In consequence, the value of CD26 staining has only been demonstrated in situations where SS is already easy to diagnose by other methods. Even so, it could prove valuable. The majority of patients with SS have the small-cell variant and these cells can be difficult to distinguish on routine blood smears from reactive lymphocytes. Indeed, many haematology departments do not even offer Sézary cell counts because of uncertainty about the reproducibility of morphological examination alone.

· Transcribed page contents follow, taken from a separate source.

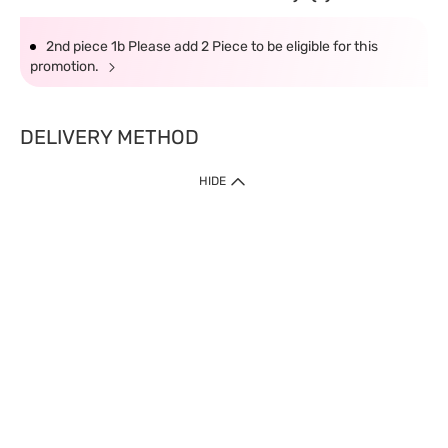
2nd piece 1b Please add 2 Piece to be eligible for this
promotion.
DELIVERY METHOD
HIDE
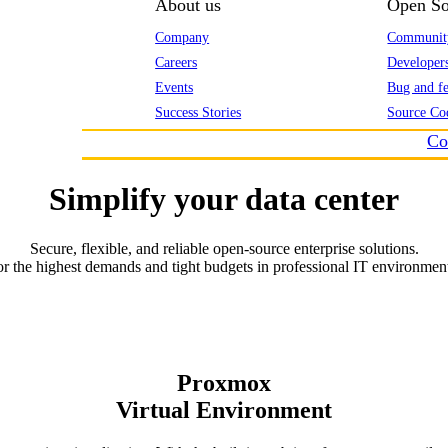
About us
Open So
Company
Communit
Careers
Developer
Events
Bug and fe
Success Stories
Source Co
Co
Simplify your data center
Secure, flexible, and reliable open-source enterprise solutions.
r the highest demands and tight budgets in professional IT environmen
Proxmox
Virtual Environment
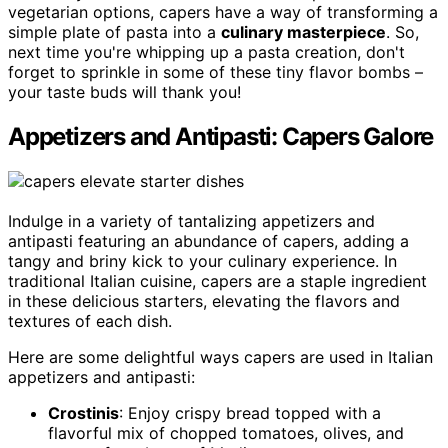
vegetarian options, capers have a way of transforming a
simple plate of pasta into a
culinary masterpiece
. So,
next time you're whipping up a pasta creation, don't
forget to sprinkle in some of these tiny flavor bombs –
your taste buds will thank you!
Appetizers and Antipasti: Capers Galore
Indulge in a variety of tantalizing appetizers and
antipasti featuring an abundance of capers, adding a
tangy and briny kick to your culinary experience. In
traditional Italian cuisine, capers are a staple ingredient
in these delicious starters, elevating the flavors and
textures of each dish.
Here are some delightful ways capers are used in Italian
appetizers and antipasti:
Crostinis
: Enjoy crispy bread topped with a
flavorful mix of chopped tomatoes, olives, and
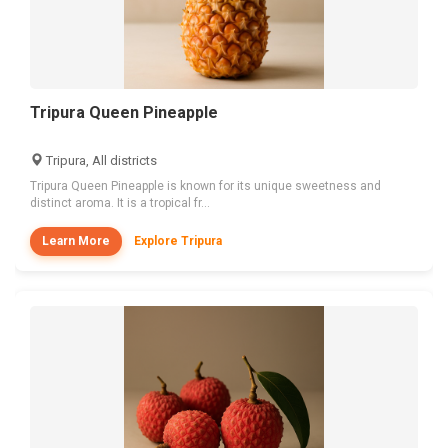
Tripura Queen Pineapple
Tripura, All districts
Tripura Queen Pineapple is known for its unique sweetness and
distinct aroma. It is a tropical fr...
Learn More
Explore Tripura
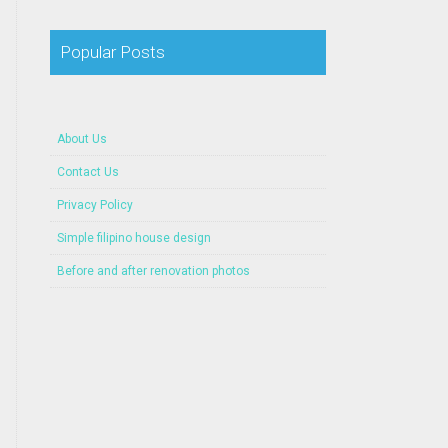
Popular Posts
About Us
Contact Us
Privacy Policy
Simple filipino house design
Before and after renovation photos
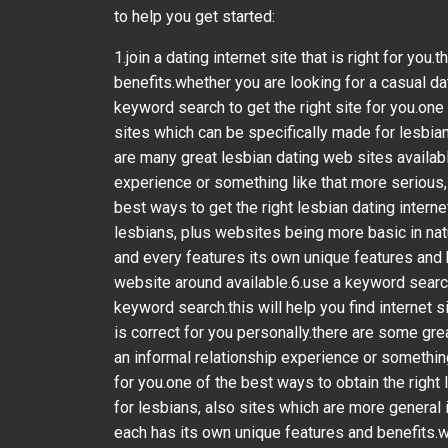
to help you get started:
1.join a dating internet site that is right for y
benefits.whether you are looking for a casual da
keyword search to get the right site for you.one 
sites which can be specifically made for lesbians
are many great lesbian dating web sites availabl
experience or something like that more serious, t
best ways to get the right lesbian dating interne
lesbians, plus websites being more basic in natur
and every features its own unique features and 
website around available.6.use a keyword search t
keyword search.this will help you find internet s
is correct for you personally.there are some gre
an informal relationship experience or something
for you.one of the best ways to obtain the right l
for lesbians, also sites which are more general in
each has its own unique features and benefits.w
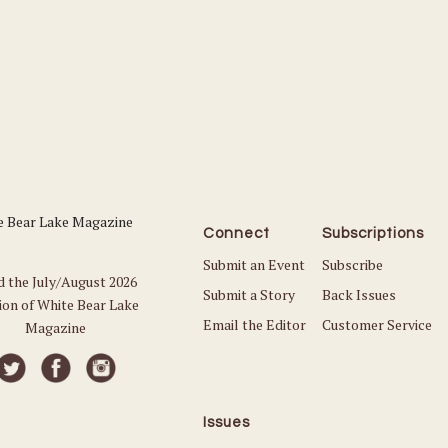
Connect
Subscriptions
Submit an Event
Subscribe
d the July/August 2026
Submit a Story
Back Issues
ion of White Bear Lake
Email the Editor
Customer Service
Magazine
Issues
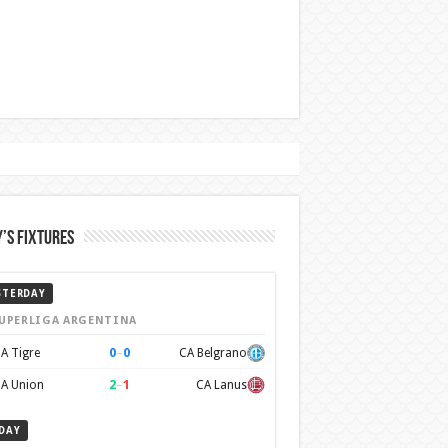
’s Fixtures
STERDAY
UPERLIGA ARGENTINA
0
–
0
A Tigre
CA Belgrano
2
–
1
A Union
CA Lanus
DAY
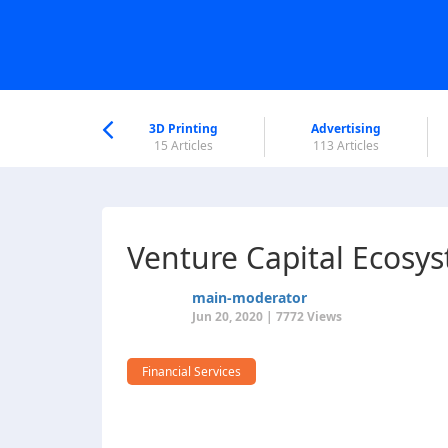
nworld Help
Center
3D Printing
Advertising
6 Articles
15 Articles
113 Articles
Venture Capital Ecosys
main-moderator
Jun 20, 2020 | 7772 Views
Financial Services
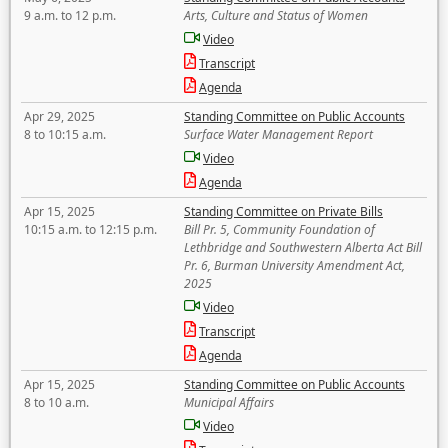
9 a.m. to 12 p.m.
Arts, Culture and Status of Women
Video
Transcript
Agenda
Apr 29, 2025
Standing Committee on Public Accounts
8 to 10:15 a.m.
Surface Water Management Report
Video
Agenda
Apr 15, 2025
Standing Committee on Private Bills
10:15 a.m. to 12:15 p.m.
Bill Pr. 5, Community Foundation of
Lethbridge and Southwestern Alberta Act Bill
Pr. 6, Burman University Amendment Act,
2025
Video
Transcript
Agenda
Apr 15, 2025
Standing Committee on Public Accounts
8 to 10 a.m.
Municipal Affairs
Video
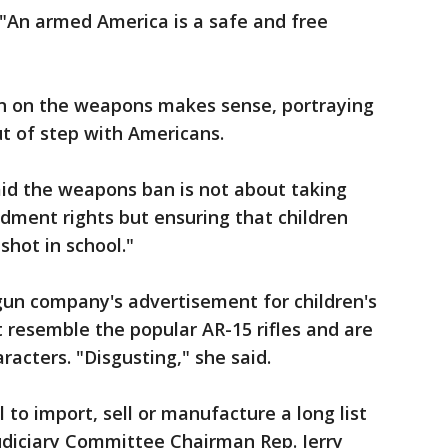
 "An armed America is a safe and free
n on the weapons makes sense, portraying
t of step with Americans.
aid the weapons ban is not about taking
ment rights but ensuring that children
shot in school."
 gun company's advertisement for children's
 resemble the popular AR-15 rifles and are
acters. "Disgusting," she said.
 to import, sell or manufacture a long list
diciary Committee Chairman Rep. Jerry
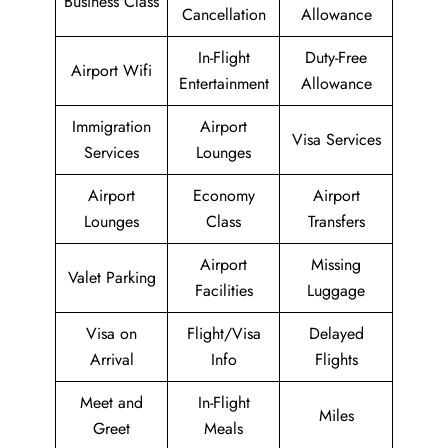
Business Class
Cancellation
Allowance
In-Flight
Duty-Free
Airport Wifi
Entertainment
Allowance
Immigration
Airport
Visa Services
Services
Lounges
Airport
Economy
Airport
Lounges
Class
Transfers
Airport
Missing
Valet Parking
Facilities
Luggage
Visa on
Flight/Visa
Delayed
Arrival
Info
Flights
Meet and
In-Flight
Miles
Greet
Meals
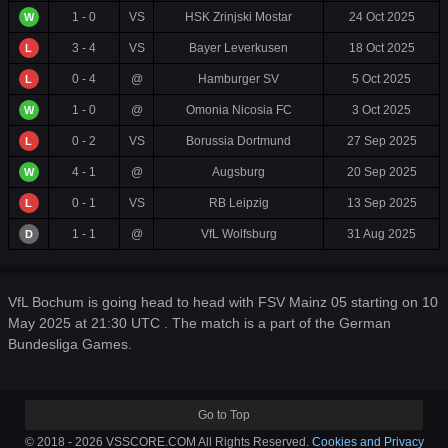
1 - 0
VS
HSK Zrinjski Mostar
24 Oct 2025
W
3 - 4
VS
Bayer Leverkusen
18 Oct 2025
L
0 - 4
@
Hamburger SV
5 Oct 2025
L
1 - 0
@
Omonia Nicosia FC
3 Oct 2025
W
0 - 2
VS
Borussia Dortmund
27 Sep 2025
L
4 - 1
@
Augsburg
20 Sep 2025
W
0 - 1
VS
RB Leipzig
13 Sep 2025
L
1 - 1
@
VfL Wolfsburg
31 Aug 2025
D
VfL Bochum is going head to head with FSV Mainz 05 starting on 10
May 2025 at 21:30 UTC . The match is a part of the German
Bundesliga Games.
Go to Top
© 2018 - 2026 VSSCORE.COM All Rights Reserved.
Cookies and Privacy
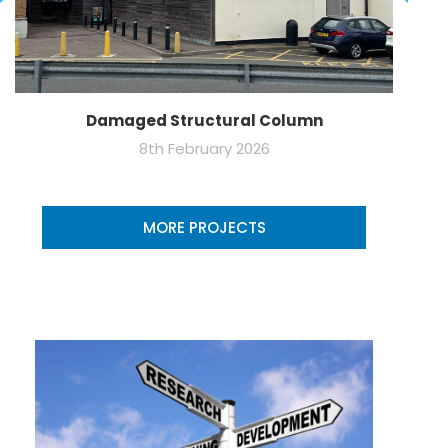
Damaged Structural Column
8th February 2026
MORE PROJECTS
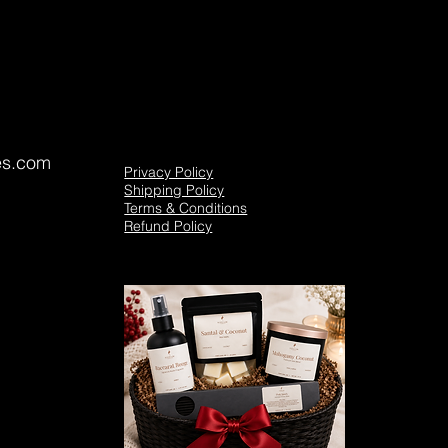
es.com
Privacy Policy
Shipping Policy
Terms & Conditions
Refund Policy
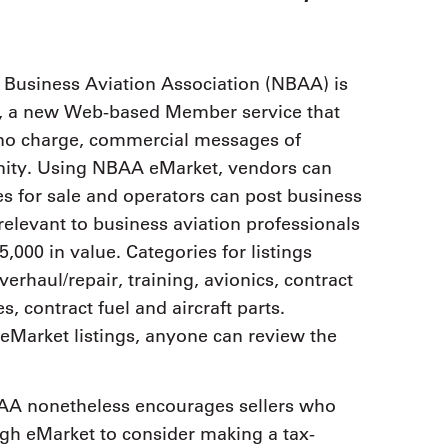
9, 2026
Oct. 18-19, 2026
as, NV
Las Vegas
ading attorneys, CPAs,
Held in conjunction with 20
al advisors, CFOs and flight
 Business Aviation Association (NBAA) is
NBAA-BACE, this two-day 
ons professionals in Las
t, a new Web-based Member service that
focuses on how individuals
or the industry’s most
create organizational effici
hensive event on business
 no charge, commercial messages of
and lead their flight depart
n tax and regulatory
unity. Using NBAA eMarket, vendors can
organization toward succes
ance.
s for sale and operators can post business
See More
See More
relevant to business aviation professionals
000 in value. Categories for listings
erhaul/repair, training, avionics, contract
 contract fuel and aircraft parts.
Market listings, anyone can review the
NBAA nonetheless encourages sellers who
ugh eMarket to consider making a tax-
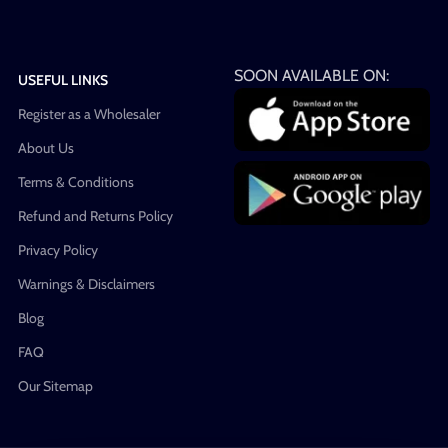
SOON AVAILABLE ON:
USEFUL LINKS
Register as a Wholesaler
About Us
Terms & Conditions
Refund and Returns Policy
Privacy Policy
Warnings & Disclaimers
Blog
FAQ
Our Sitemap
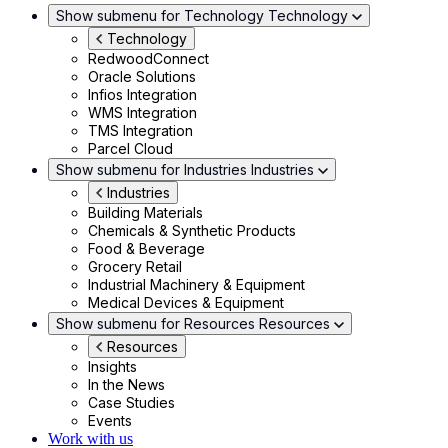
Show submenu for Technology
Technology
Technology
RedwoodConnect
Oracle Solutions
Infios Integration
WMS Integration
TMS Integration
Parcel Cloud
Show submenu for Industries
Industries
Industries
Building Materials
Chemicals & Synthetic Products
Food & Beverage
Grocery Retail
Industrial Machinery & Equipment
Medical Devices & Equipment
Show submenu for Resources
Resources
Resources
Insights
In the News
Case Studies
Events
Work with us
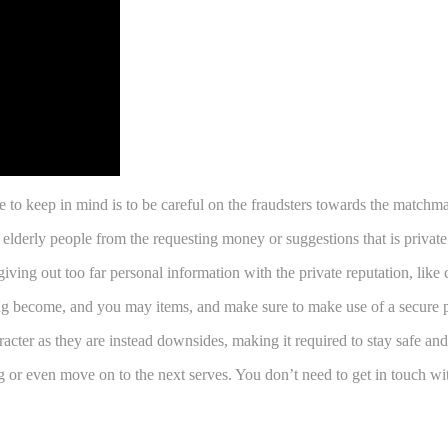
e to keep in mind is to be careful on the fraudsters towards the match
 elderly people from the requesting money or suggestions that is private
giving out too far personal information with the private reputation, lik
ating become, and you may items, and make sure to make use of a secure
racter as they are instead downsides, making it required to stay safe an
g or even move on to the next serves. You don’t need to get in touch w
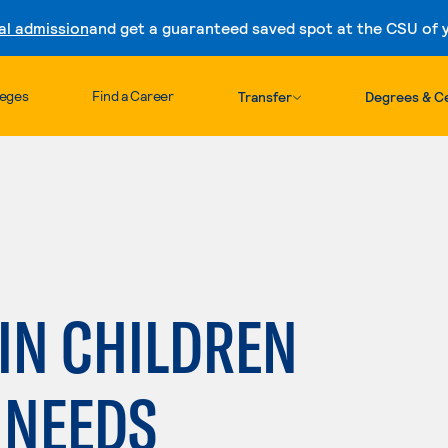
al admission
and get a guaranteed saved spot at the CSU of yo
Skip to content
leges
Find a Career
Transfer
Degrees & Ce
 IN CHILDREN
 NEEDS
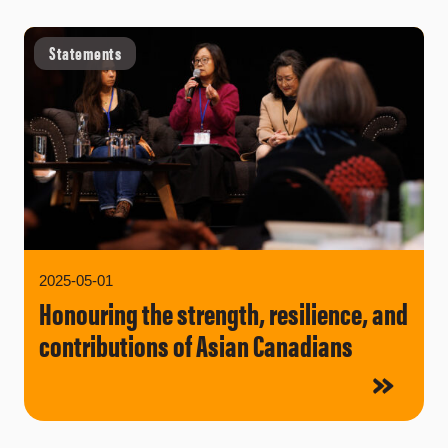
Statements
2025-05-01
Honouring the strength, resilience, and
contributions of Asian Canadians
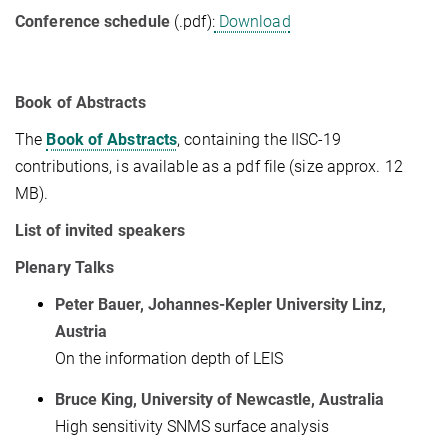
Conference schedule
(.pdf):
Download
Book of Abstracts
The
Book of Abstracts
, containing the IISC-19
contributions, is available as a pdf file (size approx. 12
MB).
List of invited speakers
Plenary Talks
Peter Bauer, Johannes-Kepler University Linz,
Austria
On the information depth of LEIS
Bruce King, University of Newcastle, Australia
High sensitivity SNMS surface analysis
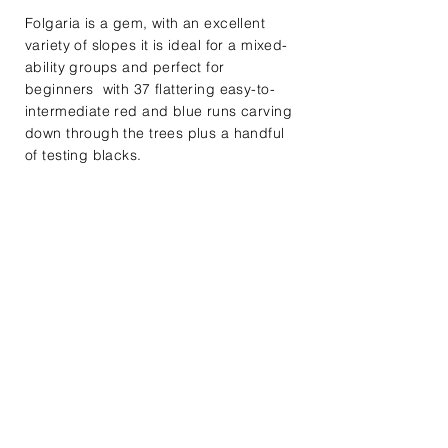
Folgaria is a gem, with an excellent
variety of slopes it is ideal for a mixed-
ability groups and perfect for
beginners with 37 flattering easy-to-
intermediate red and blue runs carving
down through the trees plus a handful
of testing blacks.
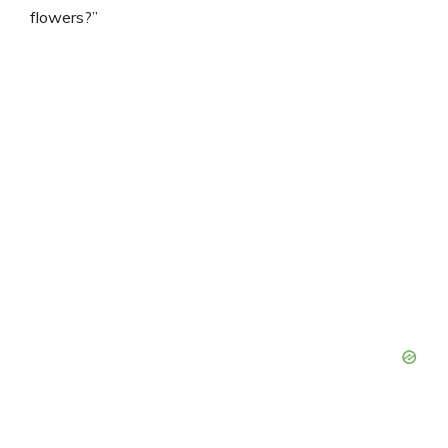
flowers?”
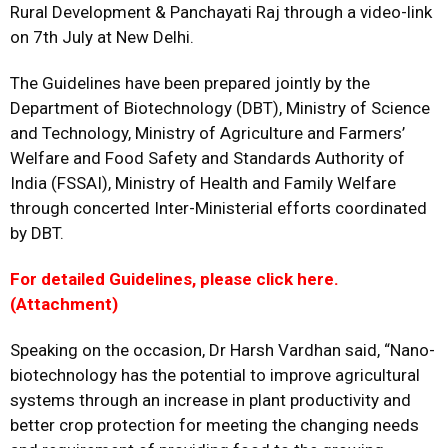
Rural Development & Panchayati Raj through a video-link
on 7th July at New Delhi.
The Guidelines have been prepared jointly by the
Department of Biotechnology (DBT), Ministry of Science
and Technology, Ministry of Agriculture and Farmers’
Welfare and Food Safety and Standards Authority of
India (FSSAI), Ministry of Health and Family Welfare
through concerted Inter-Ministerial efforts coordinated
by DBT.
For detailed Guidelines, please click here.
(Attachment)
Speaking on the occasion, Dr Harsh Vardhan said, “Nano-
biotechnology has the potential to improve agricultural
systems through an increase in plant productivity and
better crop protection for meeting the changing needs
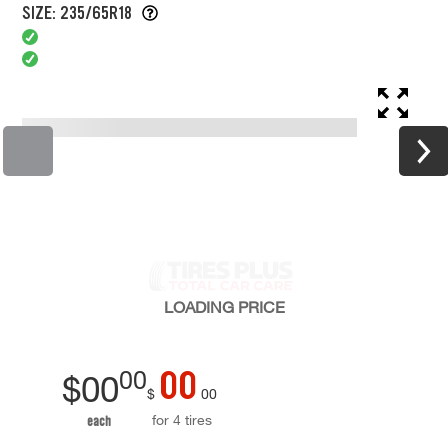
SIZE: 235/65R18
LOADING
PRICE
00
00
$
00
$
00
for 4 tires
each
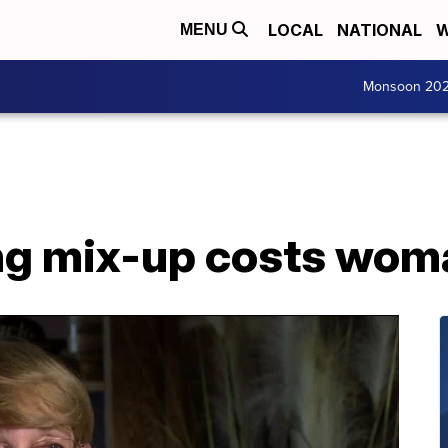
LOCAL
NATIONAL
W
MENU
Monsoon 20
ng mix-up costs wom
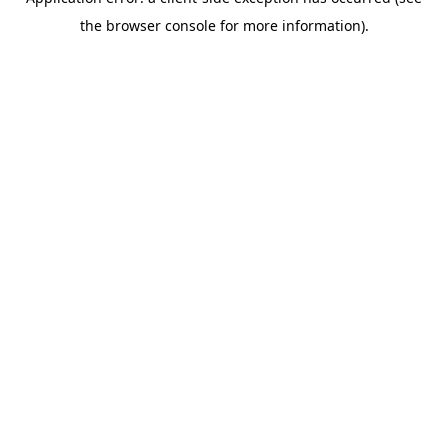
the browser console for more information).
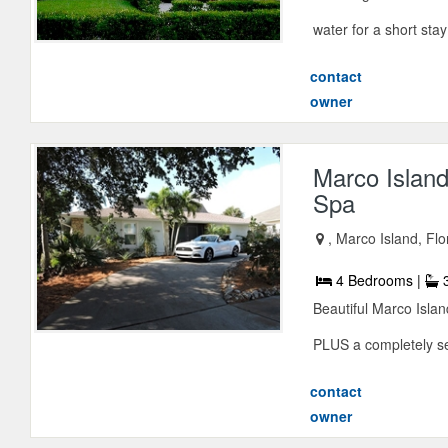
water for a short stay
contact
owner
Marco Islan
Spa
, Marco Island, Fl
4 Bedrooms |
3
Beautiful Marco Isla
PLUS a completely sep
contact
owner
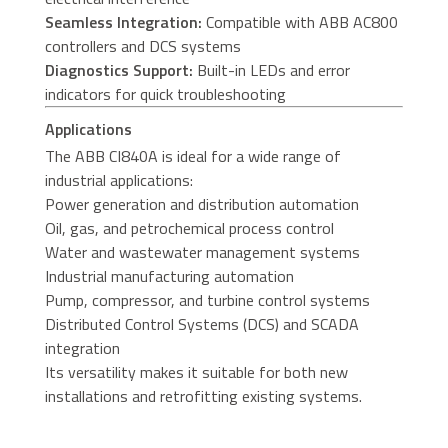
Seamless Integration:
Compatible with ABB AC800
controllers and DCS systems
Diagnostics Support:
Built-in LEDs and error
indicators for quick troubleshooting
Applications
The ABB CI840A is ideal for a wide range of
industrial applications:
Power generation and distribution automation
Oil, gas, and petrochemical process control
Water and wastewater management systems
Industrial manufacturing automation
Pump, compressor, and turbine control systems
Distributed Control Systems (DCS) and SCADA
integration
Its versatility makes it suitable for both new
installations and retrofitting existing systems.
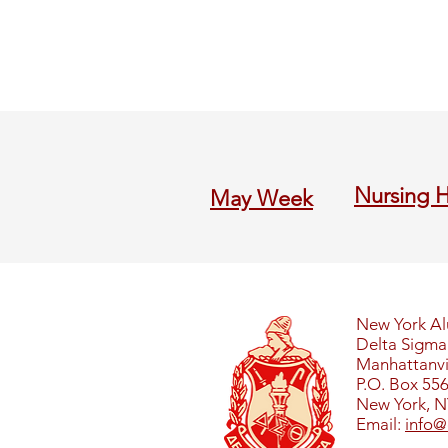
Nursing 
M
ay Week
New York A
Delta Sigma 
Manhattanvil
P.O. Box 55
New York, N
Email:
info@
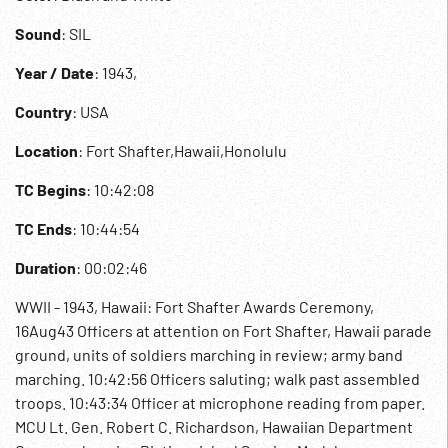
Sound
: SIL
Year / Date
: 1943,
Country
: USA
Location
: Fort Shafter,Hawaii,Honolulu
TC Begins
: 10:42:08
TC Ends
: 10:44:54
Duration
: 00:02:46
WWII - 1943, Hawaii: Fort Shafter Awards Ceremony,
16Aug43 Officers at attention on Fort Shafter, Hawaii parade
ground, units of soldiers marching in review; army band
marching. 10:42:56 Officers saluting; walk past assembled
troops. 10:43:34 Officer at microphone reading from paper.
MCU Lt. Gen. Robert C. Richardson, Hawaiian Department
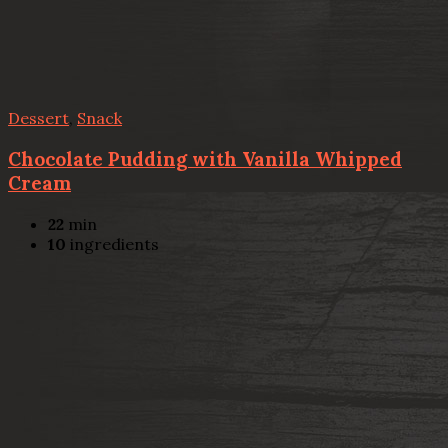
Dessert
,
Snack
Chocolate Pudding with Vanilla Whipped
Cream
22
min
10
ingredients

TCR gene analysis of peripheral blood goes some way to resolving this dilemma. Thus, in patients with MF we have shown that PCR positivity in blood is an independent prognostic marker in patients with skin stages T1–T3.⁹

We have also shown that TCR gene analysis will distinguish patients with Sézary syndrome from patients with reactive forms of erythroderma and circulating Sézary cells.⁵ However, gene analysis does not provide an accurate measure of high tumour burden as PCR-based techniques will detect a clonal population representing as low as 1% of peripheral blood lymphocytes, while Southern blot analysis has a detection sensitivity of around 5%.⁹ Bernengo’s paper offers the possibility of a more reproducible method of staging patients with higher levels of haematological involvement. In particular, patients with erythrodermic CTCL have recently been divided into five stages, designated H0 to H4 according to the haematological findings.¹⁰ H0 patients have no haematological involvement, while H1 patients are PCR-positive but exhibit less than 5% circulating Sézary cells. Essentially, H0 and H1 fulfil the diagnosis of erythrodermic mycosis fungoides. H2 patients are Southern blot-positive or PCR-positive with more than 5% circulating Sézary cells. H3 patients have more than 1000 Sézary cells mm⁻³ and H4 greater than 10 000 cells mm⁻³. These categories are known to carry prognostic significance in erythrodermic CTCL.^7,10 Employing this staging system in combination with the immunophenotypic method proposed by Bernengo could improve the reproducibility of the system and stage H2–H4 patients more accurately.

Further studies are needed to establish whether the ‘H’ system could be extended to all patients with MF. If so, it could provide a unifying system for accurately staging blood involvement in CTCL and avoid semantic arguments over terminology.